- WHAT THIS TASK INVOLVES
Keep each line of the material that includes "left", and leave out the rest.

- SUPPLIED ENTRIES
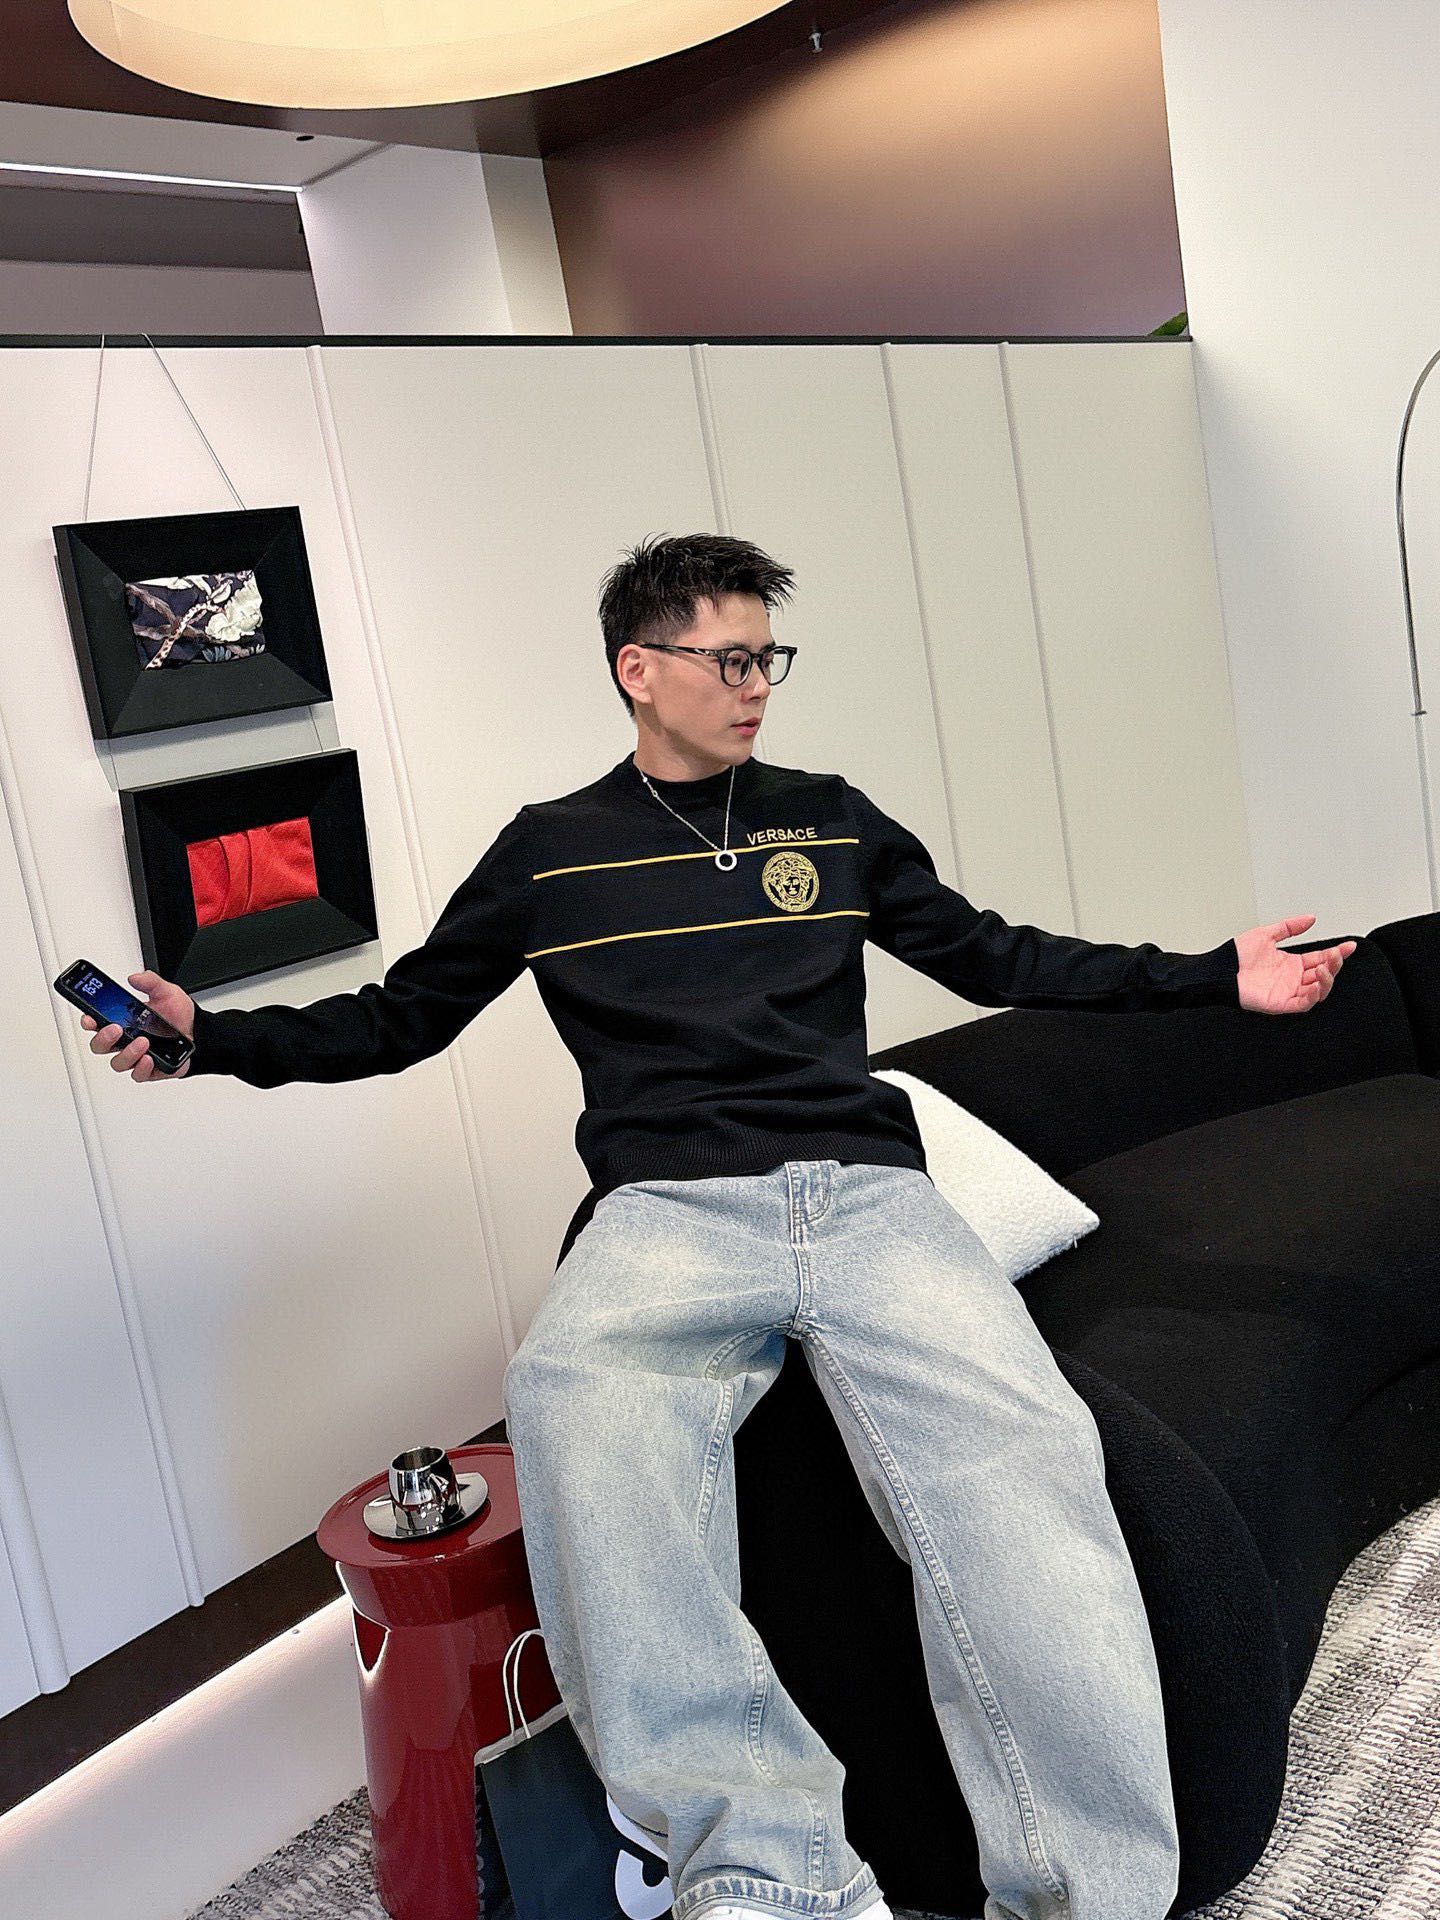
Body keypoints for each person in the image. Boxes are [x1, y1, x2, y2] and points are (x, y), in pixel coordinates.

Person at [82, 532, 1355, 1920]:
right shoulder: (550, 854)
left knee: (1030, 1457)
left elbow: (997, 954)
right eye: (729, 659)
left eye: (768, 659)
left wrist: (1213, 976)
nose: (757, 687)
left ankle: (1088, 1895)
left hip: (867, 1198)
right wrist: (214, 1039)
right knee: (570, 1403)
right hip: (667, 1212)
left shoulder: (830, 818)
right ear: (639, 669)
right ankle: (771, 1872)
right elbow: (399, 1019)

- RESPONSE
left knee: (1030, 1457)
left elbow: (997, 954)
left eye: (768, 659)
left wrist: (1213, 976)
left ankle: (1088, 1895)
left hip: (867, 1198)
left shoulder: (830, 818)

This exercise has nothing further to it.